#### PAGE EXCERPT:

+===+

PerPlant secures €1M to implement AI cameras on tractors, with 200,000 hectares already secured.
The Copenhagen-based agtech company has mapped nine times more agricultural land in Europe than all Danish agricultural drones combined. Now, two prominent Nordic investors are looking to expand into the United States.
PerPlant offers a straightforward proposition for farmers: a box on the tractor's roof, a camera monitoring the field, and AI determining which plants to spray. This week, the startup announced that it has secured €1 million (DKK 7.6 million) in funding, led by Jytte Rosenmaj, chair of the carbon-credit platform Agreena, and Kræn Østergaard Nielsen, former CEO of Danish retailer Coop Danmark and a current AI investor.
This funding is complemented by non-dilutive support from Denmark’s EIFO, the European Space Agency, and Innovation Fund Denmark.
According to PerPlant, the technology provides a remarkable ninety percent reduction in herbicide usage for the average Danish farmer managing around 200 hectares. Fertilizer usage is reduced by thirty percent as well. The investor presentation cites annual savings of approximately DKK 269,000 per farm, which is sufficient to recoup the system's cost within a single growing season.
PerPlant boasts an impressive dataset, claiming its cameras have already surveyed over 200,000 hectares of European farmland, which is nine times the total coverage of all agricultural drones in Denmark, and represents the largest precision-farming dataset in the Nordics. While satellite imagery typically offers a resolution of ten to thirty meters, PerPlant’s on-tractor sensors achieve a resolution of two to ten centimeters—detailed enough to serve as audit-grade documentation for banks, insurers, and EU regulatory agencies to verify what was sprayed, where, and on what.

+===+

#### GIVEN ENTRIES:
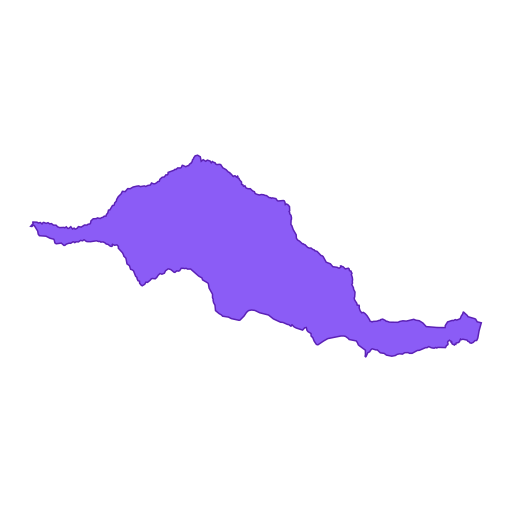 outline of Arbeláez, Cundinamarca, Colombia
{"feature_id": "7082276B25654639268061", "entity_name": "Arbeláez", "entity_type": "district", "adm_level": 2, "iso_a3": "COL", "parent_name": "Colombia", "parent_adm1": "Cundinamarca", "projection": "natural_earth1", "projection_center": [-74.432, 4.234], "detail": "fine", "context": "isolated", "style": "filled", "palette": "violet", "viewbox_px": 512, "rotation_deg": 0, "n_neighbors": 0, "source": "geoboundaries", "source_scale": "gbopen_adm2", "svg_char_len": 6057}
<svg xmlns="http://www.w3.org/2000/svg" viewBox="0 0 512 512"><path d="M142.2,285.8L144.7,284.3L145.9,282.2L147.5,282.4L150.2,280.2L151.4,278.8L152.3,278.5L155.2,278.8L156.7,277.5L158.2,275.2L160.0,273.5L161.9,274.2L164.4,273.2L165.5,270.8L168.0,269.0L168.8,268.9L171.0,269.7L174.0,272.2L174.9,272.4L176.7,270.9L178.6,271.1L179.7,270.6L181.2,268.3L183.4,268.3L184.5,268.6L186.1,268.3L187.6,269.1L190.6,269.0L198.7,276.1L201.9,277.9L202.6,279.9L207.7,282.9L208.3,283.6L209.1,288.1L212.5,294.2L212.5,297.7L213.2,299.2L213.1,300.5L213.6,302.6L215.0,305.2L215.5,310.6L219.1,313.6L221.4,314.9L222.6,316.2L228.5,317.1L231.3,318.6L239.1,320.3L240.0,320.1L244.0,316.1L246.5,312.4L248.5,310.6L251.5,310.0L254.8,310.4L259.8,312.8L268.5,315.0L273.4,318.9L280.5,322.2L282.9,322.4L287.4,324.4L288.8,324.6L290.7,326.1L291.3,326.0L291.9,324.8L292.2,324.9L294.1,326.9L296.2,328.0L302.6,330.1L304.7,327.8L306.3,327.5L307.0,330.4L308.1,331.7L311.0,333.5L311.1,336.0L312.8,337.7L314.2,341.2L316.3,344.3L317.1,344.7L318.1,344.7L323.6,341.0L327.8,338.6L340.9,336.0L343.8,336.0L345.5,336.4L348.4,338.5L349.1,339.5L356.2,340.9L357.4,342.6L358.3,344.8L359.3,345.7L365.4,350.2L365.4,354.9L365.1,356.2L365.6,356.8L366.0,356.6L367.8,352.7L369.6,351.8L371.0,349.7L372.2,348.8L375.8,349.9L377.3,349.9L380.3,352.8L384.2,353.4L386.4,355.1L391.8,356.2L395.4,355.5L397.1,354.4L399.5,353.8L402.5,354.1L404.7,352.7L408.2,352.6L409.4,353.3L412.1,353.3L417.3,350.5L419.4,350.3L425.7,347.6L427.0,347.7L428.8,346.6L431.1,347.7L433.1,348.1L434.6,348.1L435.5,347.5L436.8,348.0L437.0,347.6L438.5,347.4L445.5,347.6L446.4,345.7L447.9,344.6L448.0,343.4L447.6,342.4L447.9,341.4L449.5,340.2L450.2,340.9L450.9,341.1L451.1,342.2L451.7,342.1L451.7,342.9L452.3,344.0L454.4,345.0L454.7,344.3L455.8,344.4L456.2,343.0L458.0,342.7L459.4,341.8L460.5,339.1L461.4,339.7L462.8,339.2L467.0,340.1L467.9,341.3L469.1,341.8L470.0,342.9L471.4,343.2L473.2,342.4L475.0,340.6L476.6,340.5L477.1,339.7L477.8,338.0L479.1,330.7L481.3,322.8L477.2,321.8L475.6,319.1L474.5,318.6L468.0,316.7L467.3,315.5L463.6,312.1L463.2,312.2L462.6,314.1L461.3,316.0L460.2,318.7L456.7,320.1L455.3,319.6L453.3,320.6L452.2,320.4L447.6,321.9L445.3,325.5L445.1,327.6L437.1,327.5L426.2,326.6L422.9,323.0L419.2,320.7L415.8,320.2L413.8,319.3L406.3,321.1L402.9,320.8L399.6,321.5L398.1,322.3L389.5,322.2L387.2,321.3L386.2,321.3L385.6,320.6L382.7,319.1L380.7,319.6L380.1,320.5L379.2,320.3L376.9,321.2L373.2,321.4L372.1,321.9L370.4,321.2L369.8,320.8L369.6,319.8L367.1,315.8L365.2,313.7L363.4,312.4L361.7,312.8L360.1,310.7L359.2,307.9L359.3,306.1L359.1,305.3L357.2,305.1L356.8,303.3L354.6,299.9L354.2,298.0L354.7,296.9L355.0,292.1L353.6,289.3L353.4,287.6L351.8,284.6L352.5,283.2L352.3,280.9L352.6,280.0L352.3,277.4L351.4,274.6L352.0,273.2L351.3,272.3L351.1,271.2L349.5,270.6L349.1,268.9L348.3,268.2L345.3,268.9L343.0,266.7L341.4,266.3L341.0,265.8L340.5,266.0L340.8,267.0L339.4,268.1L338.3,268.0L337.2,267.3L332.8,266.7L330.4,263.8L326.2,262.2L323.1,256.5L322.0,255.7L321.0,255.5L317.1,251.4L314.9,250.8L314.1,249.8L312.9,249.5L311.0,248.0L309.4,248.1L307.6,247.4L305.0,244.7L304.1,244.6L303.5,243.9L302.4,243.8L299.5,241.1L297.6,240.0L296.4,238.2L296.2,234.8L293.2,229.6L291.8,225.6L290.9,224.5L291.1,220.0L291.4,219.5L291.5,217.8L291.0,215.4L289.7,213.7L289.6,212.3L289.1,211.5L289.7,210.7L289.5,206.6L288.1,204.9L286.6,204.0L285.3,204.6L285.0,202.5L284.3,200.9L283.3,200.5L278.1,201.0L277.3,200.6L275.9,198.6L272.4,197.9L271.3,198.3L270.8,197.7L269.1,197.6L266.6,195.6L264.6,195.3L263.9,194.8L261.3,194.5L259.3,195.0L256.3,194.1L255.1,193.4L254.4,191.7L252.6,190.9L250.3,188.7L248.0,188.7L246.1,188.0L244.9,185.8L243.8,186.3L243.3,186.0L242.8,184.7L241.6,184.4L241.5,182.0L239.4,179.6L239.0,178.4L237.8,177.8L237.9,176.5L237.6,176.1L236.4,177.1L235.1,175.8L234.0,175.9L233.6,176.5L233.0,176.4L231.3,174.1L230.3,173.7L229.8,172.6L228.4,172.1L226.0,169.6L222.8,167.8L220.7,164.6L219.4,164.3L216.9,164.6L215.6,163.9L215.0,162.7L213.5,162.3L212.4,161.5L211.2,162.8L210.2,161.1L207.7,160.2L207.3,160.1L205.7,161.3L203.2,159.7L201.2,161.3L200.3,156.8L197.6,155.2L195.2,155.8L193.8,157.7L193.4,158.9L192.5,159.9L192.1,161.8L191.3,162.5L191.2,163.1L189.6,164.1L188.6,165.6L187.5,165.8L185.8,166.7L182.6,165.3L182.2,165.4L181.3,167.4L180.6,168.0L177.7,167.9L176.0,169.5L175.0,169.3L173.8,170.3L168.1,172.4L168.0,173.9L167.5,174.8L165.8,174.9L164.4,176.9L162.1,177.3L159.9,179.3L159.3,181.3L157.9,181.6L156.6,182.8L154.8,183.8L153.6,183.8L151.5,183.0L150.4,185.0L147.6,185.5L145.8,186.5L144.4,185.9L140.4,186.6L138.8,185.9L137.0,186.1L133.1,187.0L130.2,188.7L127.7,188.6L125.2,191.6L122.4,191.3L121.1,193.9L118.3,196.6L116.7,199.4L116.3,201.2L114.7,202.9L114.2,204.9L113.7,205.4L112.5,205.5L109.9,209.9L108.5,210.1L107.7,213.1L106.5,214.4L106.0,216.1L104.2,216.2L102.9,217.3L101.4,217.7L100.3,218.5L97.3,217.9L96.5,218.6L93.2,218.8L91.0,220.8L90.5,223.2L89.8,224.0L88.1,224.2L86.9,225.1L84.5,225.0L81.2,227.1L78.4,226.6L77.2,228.2L75.4,229.1L74.8,228.9L74.1,228.1L72.5,229.0L70.8,226.7L68.7,228.4L67.7,228.4L66.3,226.8L64.8,227.8L63.9,227.4L59.6,227.6L57.6,226.8L56.1,225.2L53.4,225.1L51.5,223.6L49.6,223.8L48.0,222.7L46.1,223.4L43.8,222.4L43.1,222.6L42.0,223.9L40.3,222.5L38.3,223.0L37.0,222.2L32.9,222.0L32.8,222.4L33.3,222.8L33.1,223.5L30.7,226.3L31.9,226.5L33.5,225.2L34.3,225.6L37.7,231.1L38.2,234.1L39.4,235.7L46.0,236.2L50.1,238.3L53.7,239.2L54.2,240.0L54.9,242.9L56.2,243.8L61.3,243.1L63.9,245.4L64.8,245.4L66.4,244.1L69.0,243.2L70.7,243.3L73.0,241.8L73.8,241.8L74.4,242.6L74.9,242.6L76.0,241.8L78.5,241.9L80.5,240.4L82.7,240.8L83.6,239.9L84.3,239.8L85.7,241.0L86.9,241.6L90.5,241.7L96.5,240.8L98.5,241.5L99.8,241.4L100.8,242.1L103.1,241.9L104.9,242.8L106.2,244.0L108.3,244.5L109.7,245.8L111.0,246.4L111.8,246.4L112.4,245.8L112.2,244.6L112.5,244.3L114.6,245.3L116.8,244.8L118.4,246.4L118.3,248.2L122.5,252.8L123.6,255.1L123.7,256.0L125.9,258.2L127.0,263.9L129.4,265.6L130.6,269.3L132.3,269.9L133.5,270.8L135.6,276.2L136.9,277.4L137.1,278.8L138.0,280.7L139.5,281.2L139.6,283.2L141.1,285.1L142.2,285.8Z" fill="#8b5cf6" stroke="#5b21b6" stroke-width="1.5"/></svg>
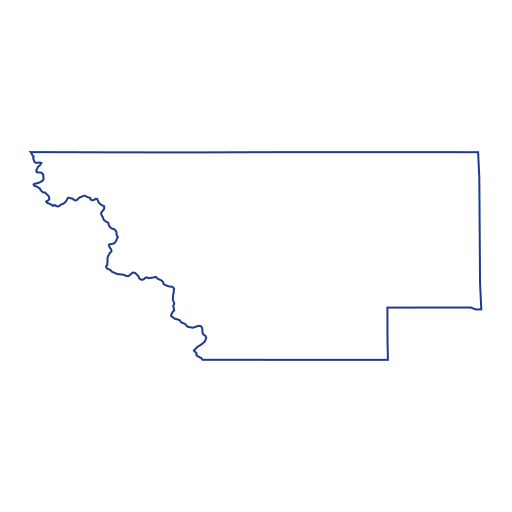 the district of Glacier, Montana, United States of America
{"feature_id": "52423323B15863349555914", "entity_name": "Glacier", "entity_type": "district", "adm_level": 2, "iso_a3": "USA", "parent_name": "United States of America", "parent_adm1": "Montana", "projection": "robinson", "projection_center": [-113.626, 48.654], "detail": "fine", "context": "isolated", "style": "outline", "palette": "blue", "viewbox_px": 512, "rotation_deg": 0, "n_neighbors": 0, "source": "geoboundaries", "source_scale": "gbopen_adm2", "svg_char_len": 2752}
<svg xmlns="http://www.w3.org/2000/svg" viewBox="0 0 512 512"><path d="M202.6,359.8L386.6,359.9L387.9,359.8L387.5,340.1L387.4,307.6L470.7,307.5L475.9,309.5L481.3,309.4L480.0,282.5L479.9,260.7L479.3,177.7L478.1,152.2L426.4,152.1L388.5,152.1L343.2,152.1L304.6,152.1L258.0,152.2L200.5,152.4L164.6,152.4L101.9,152.3L30.7,152.1L31.2,152.7L32.1,154.8L33.7,156.7L33.2,158.1L33.7,159.8L34.8,162.4L37.0,162.9L38.9,162.5L40.7,162.7L41.4,163.0L39.8,165.4L37.7,167.2L36.9,169.6L36.2,170.5L36.7,172.2L38.3,172.4L41.5,172.7L43.3,174.6L43.2,176.4L43.7,178.9L42.6,180.7L39.3,182.6L36.2,183.5L34.8,183.6L33.6,184.4L34.1,185.6L37.2,186.9L39.8,188.5L40.9,190.4L43.0,192.4L45.0,192.5L46.2,193.7L47.7,195.0L48.8,196.5L49.4,198.9L48.4,200.3L46.9,201.0L46.2,201.6L46.8,202.6L47.9,203.2L50.2,204.0L51.8,204.9L52.6,205.8L53.5,205.8L53.9,205.2L55.4,205.2L56.3,206.2L58.5,206.4L59.8,205.5L61.3,204.4L63.7,203.5L65.7,201.7L67.3,199.2L67.9,197.9L68.6,197.7L69.9,198.0L72.6,198.7L74.2,200.0L75.7,200.4L76.8,200.2L77.7,199.1L79.5,197.6L81.6,196.7L83.7,195.8L85.0,195.7L87.5,197.1L90.3,198.0L90.5,199.4L92.3,200.4L94.2,199.8L95.7,198.7L97.2,199.0L98.1,201.1L98.9,202.8L100.5,204.3L102.7,205.6L104.0,206.1L104.4,207.1L104.1,207.9L104.0,209.2L102.1,211.5L101.0,213.1L101.6,215.2L102.2,216.3L103.0,217.6L103.6,219.6L105.5,221.3L108.3,222.8L108.9,225.3L110.2,227.4L111.8,228.5L114.3,229.3L115.7,230.7L116.5,232.3L116.5,234.1L116.8,235.4L117.9,237.2L116.7,238.9L116.4,240.3L115.4,242.0L114.1,243.4L111.3,244.1L110.2,244.1L108.9,244.8L109.0,245.6L109.6,247.2L110.9,249.1L111.5,250.3L111.3,251.7L110.0,252.7L108.9,254.6L107.9,256.4L107.4,258.6L107.6,260.8L107.4,262.9L107.2,265.2L106.1,266.2L106.4,267.9L107.6,268.8L109.3,269.6L110.7,270.2L111.6,271.5L113.2,272.3L115.0,273.0L117.4,274.1L120.9,274.4L124.3,274.9L126.3,276.1L128.5,276.1L130.3,274.6L131.5,273.5L133.2,272.5L135.1,273.0L136.4,274.2L138.4,276.1L139.3,278.5L141.4,279.8L143.8,279.4L144.8,278.1L146.8,277.3L148.7,278.2L150.8,277.9L153.8,277.4L155.2,276.9L156.4,277.3L156.9,278.2L158.9,279.3L161.4,280.4L162.9,281.7L163.6,284.1L166.6,285.6L169.2,286.5L172.2,286.7L174.1,288.5L173.8,290.2L173.8,292.2L173.1,294.9L173.0,297.3L172.8,299.7L174.0,302.6L174.2,303.8L173.2,306.0L173.7,308.0L174.2,310.4L172.5,312.1L171.5,314.2L171.1,315.8L172.0,316.8L173.3,317.5L174.7,318.7L176.4,319.1L178.1,319.6L179.8,320.3L180.7,321.8L182.2,322.9L184.5,323.6L186.1,325.0L187.4,326.7L190.1,327.2L192.7,327.7L195.5,326.9L198.4,325.8L200.9,326.2L202.2,328.1L202.4,329.7L202.4,332.1L203.1,334.3L205.4,335.8L206.3,337.7L205.7,339.3L204.7,341.7L202.5,343.6L200.5,345.1L197.4,346.8L195.7,348.8L194.6,349.7L193.9,350.7L194.7,351.4L196.5,353.2L196.5,355.5L198.6,356.7L200.8,357.9L201.2,358.0L202.6,359.8Z" fill="none" stroke="#1e3a8a" stroke-width="2"/></svg>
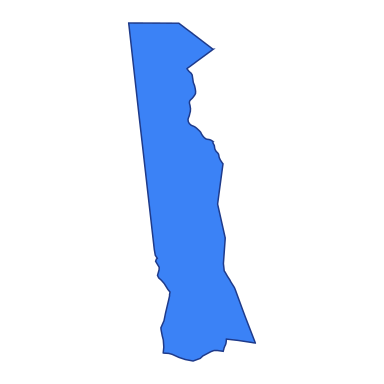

+===+

#### REQUIRED ACTIONS:
[a] Quote the PerPlant article word for word, beginning at the words "The Copenhagen-based agtech" and stopping after "Innovation Fund Denmark.".
[b] In the PerPlant article, what resolution do the company's on-tractor sensors achieve?
Answer from the PerPlant article alone.

#### RESULTS OF THE TASKS:
[a]
The Copenhagen-based agtech company has mapped nine times more agricultural land in Europe than all Danish agricultural drones combined. Now, two prominent Nordic investors are looking to expand into the United States.
PerPlant offers a straightforward proposition for farmers: a box on the tractor's roof, a camera monitoring the field, and AI determining which plants to spray. This week, the startup announced that it has secured €1 million (DKK 7.6 million) in funding, led by Jytte Rosenmaj, chair of the carbon-credit platform Agreena, and Kræn Østergaard Nielsen, former CEO of Danish retailer Coop Danmark and a current AI investor.
This funding is complemented by non-dilutive support from Denmark’s EIFO, the European Space Agency, and Innovation Fund Denmark.

[b] Two to ten centimeters.